Overdue post
My father had a long medical history, some of which I probably still don’t even know of or can’t explain fully. He was bipolar, had some intestinal issue for a short while, and more recently within the past several years was diagnosed with myelofibrosis, anemia, heh, even diabetes.
In September 2004 we learned of the myelofibrosis, and he was given 1.5-2 years to live. From then on I was never solid with my own plans, always somewhat unsure and flaky. I feared RSVP’ing for anything in the future such as gatherings and roadtrips. 1.5-2 years would mean 2006, the time I would just be finishing up with school. Was I supposed to continue living away from home, going on with my studies, and try to graduate right then? Yeah, that’s what I did, only because I had put off a real decision and continued while I was at it. I did look into taking a year off between junior and senior year, and even went over this with my advisor (who was of little help and didn’t even point out possible complications if I had chosen to do so, which I had to research myself and bring them up to her… so lame). I’d also had this talk with one of the engineers I worked with at my summer internship and he suggested taking a year off to get experience and then finish school, which I thought was good advice. I even talked to a second advisor (who was more helpful than the first advisor, though her initial assumption as to why I wanted a year off was because I was pregnant), but getting to the point, I stayed and was able to graduate in 2006. Then the next logical step was to get a job. Again, I didn’t know if it was the appropriate time, plus I didn’t have myself all figured out, and I kinda became a mess*. Getting to the point again, I got a job while my dad was still around. We could all see his condition getting worse; his lost his appetite numerous times, he dropped a lot of weight and aged quickly, and his alertness was shot at certain times of the day.
He no longer attended his church group functions but watched a pastor on TV and constantly read texts. He was mostly homebound, unless going out for dimsum/dinner or going to his hospital visits. He received blood transfusions** two-three time a month. My brother Ray and I gave him his regular injections***. Ray took care of his weekly huge injection to the leg that complemented his transfusions I think, while I took care of his nightly tiny insulin injections at 9:25pm. I remember at the end of 2007 Ray went away for vacation for several weeks and rookie me had to do the huge injections. He’d prepared me for it and trained me a couple of times. When he left, the first week I had to use two big needles because I wasn’t skilled enough to handle a very full needle, fearing that the plunger could pop off the barrel. The second week my dad dreaded the shots, putting it off for the next night and then the next, and finally insisted I use just one needle and reduce his dose. He couldn’t handle the thought of me stabbing him with two needles and just didn’t care if he wasn’t getting enough. That saddened me, knowing that it was ME, my poor method that was causing him pain and fear.

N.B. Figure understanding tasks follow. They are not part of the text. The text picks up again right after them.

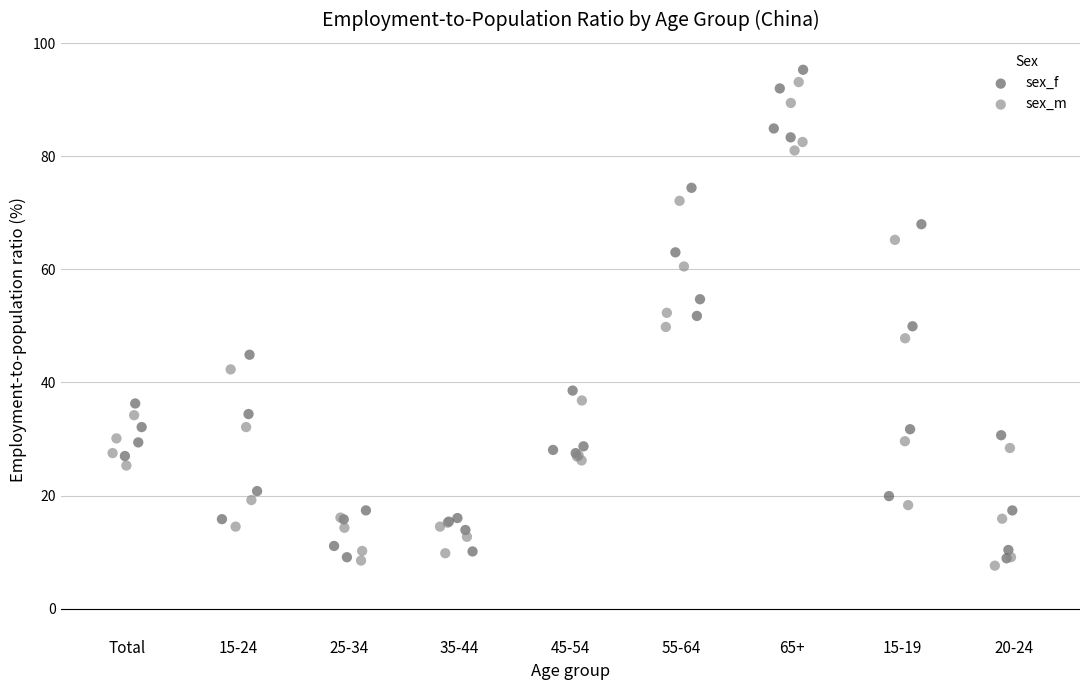

Which series has the largest Y range (max minus min)?

sex_f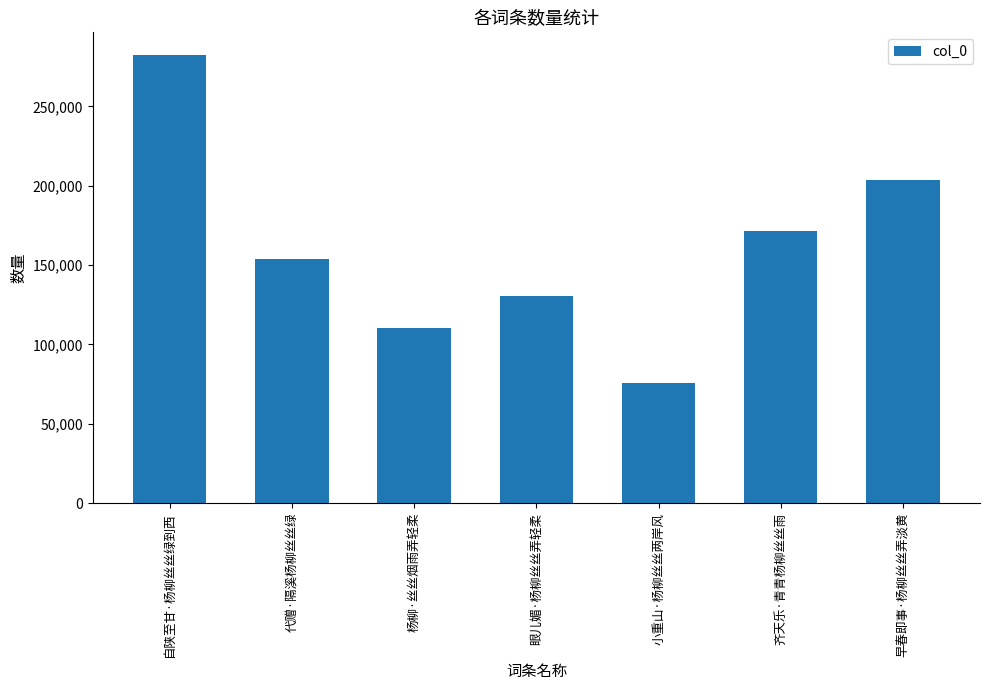

What is the ratio of the value at 小重山·杨柳丝丝两岸风 to the value at 代赠·隔溪杨柳丝丝绿?

0.5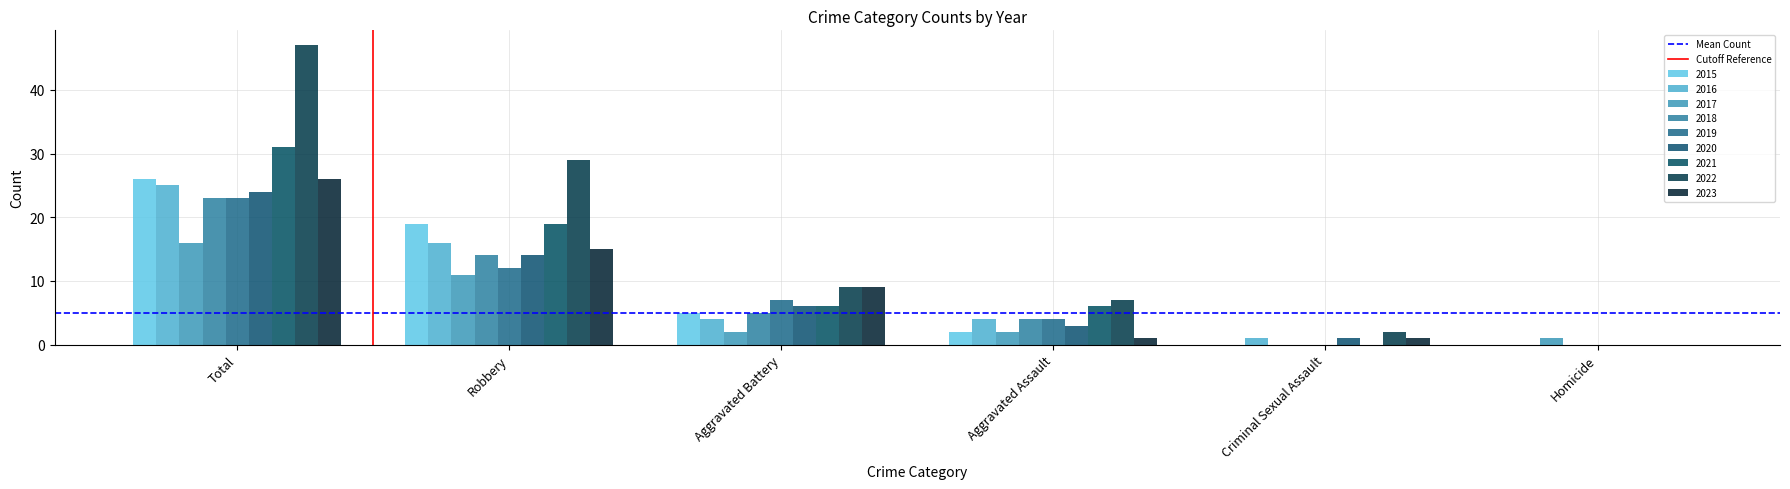

Count the number of data series in this chart.

9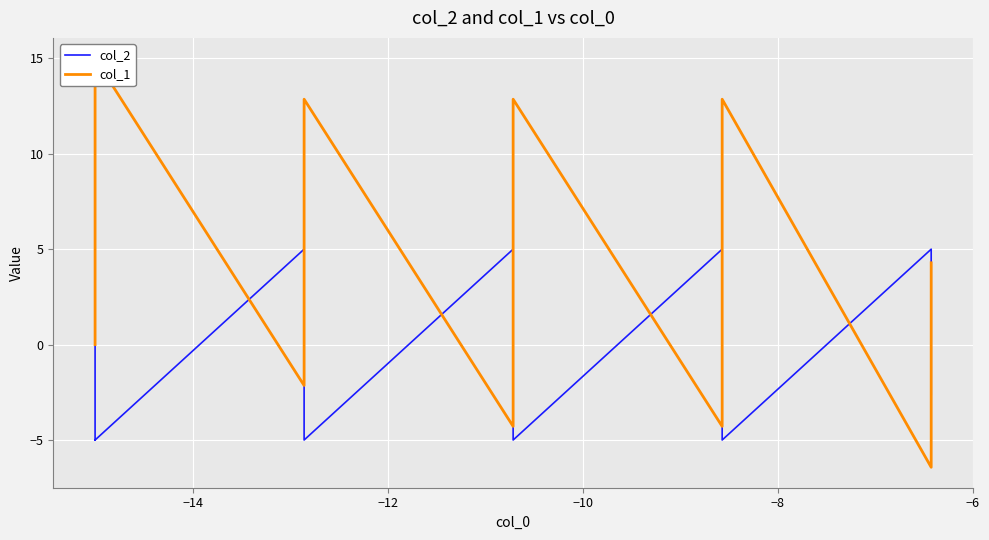

What is the value of the col_2 point at the 32nd from the left?

-5.0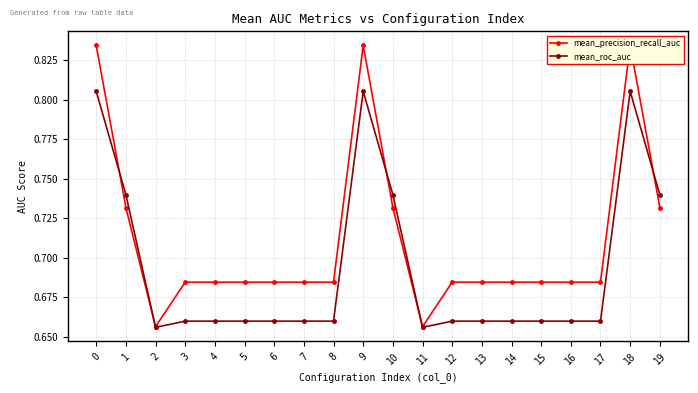

Reading left to right, extract all data points from this chart.

mean_precision_recall_auc: 0.8	0.7	0.7	0.7	0.7	0.7	0.7	0.7	0.7	0.8	0.7	0.7	0.7	0.7	0.7	0.7	0.7	0.7	0.8	0.7
mean_roc_auc: 0.8	0.7	0.7	0.7	0.7	0.7	0.7	0.7	0.7	0.8	0.7	0.7	0.7	0.7	0.7	0.7	0.7	0.7	0.8	0.7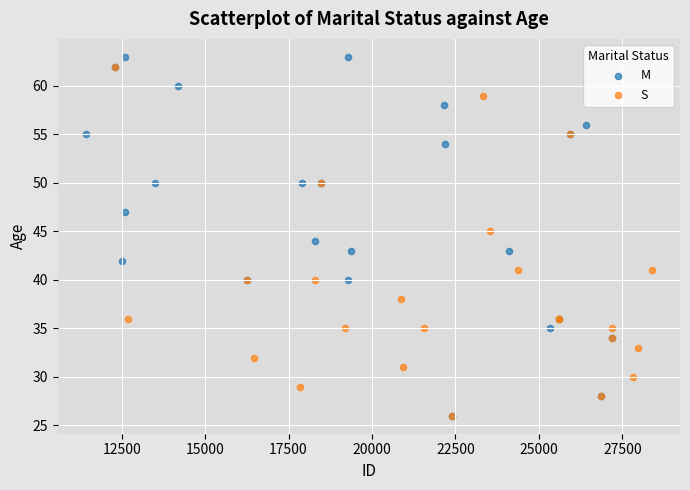

Which series has the widest spread of Y values?

M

A little more than a month ago, four years after his diagnosis, my father passed away. It was undoubtedly hard at first, and it still is. The first day and night was the longest. I thought I was done when I retired early to bed, only to be woken up by my nightly phone alarm set for 9:25pm. I realized I had no one to give an insulin shot to, and I just started bawling. A week later, I had a dream about going out to dinner with my family, and I was serving my dad rice. Bawled again. I keep having dreams about eating out with my family, but I guess that makes sense since that’s what we did together. The most recent one was me splitting some food on my plate and giving him half, though that one didn’t make me cry.
My mom hasn’t returned to work just yet and isn’t ready to sleep by herself, so I’m almost never alone, which means I don’t have the privacy to let out some good cries. Anyway, right now we’re still in a transition period, but some things will be changing. We do have less of an income now, so I think we’re about to cut some services. We’re also thinking about getting someone else to live with us, though the idea of a stranger living with us doesn’t thrill me much. In the mean time, it’s generally isn’t safe anywhere so my mom doesn’t really want me staying home alone, even though I have the guts to do so but less so than before. She actually works graveyard shift, so I’ll almost never see her when she does return to work. I’ll probably rotate my stay at home, at Ray’s and at Mike’s, and maybe even at my aunts’/uncles’/cousins’/grandmother’s place(s). That’s right, I’ll be living out of my suitcase. Moving out isn’t an option for me right now. I have better plans for that money.
I left out a lot of things. Too much effort in explaining every little detail. I hope this will do.
* Even though this is overall a sad post, I’m going to be selfish a bit and say that after being a mess, it seemed like almost everything started going right for me. Things continued going uphill; I was and am very grateful.
** I was, or tried to be if they accepted my iron-deficient blood, a regular blood donor 2004-2007, hence one of my nicknames “Blood Donor” from all my different free t-shirts I received. I finally gave up in 2007 because I got tired of being rejected. And I’ll say right now that some people make no sense.
*** I used to prepare the needles or give my dad his shots away from people. My mom, for one, can’t handle the sight of giving shots. I eventually didn’t care and would do so in front of my friends if they were over at my place. They could choose to look or not. And it was a good thing because I actually got positive feedback, such as I have this skill that not everyone has and that I could possibly look into getting some kind of medical/lab certification on the side. Hmm.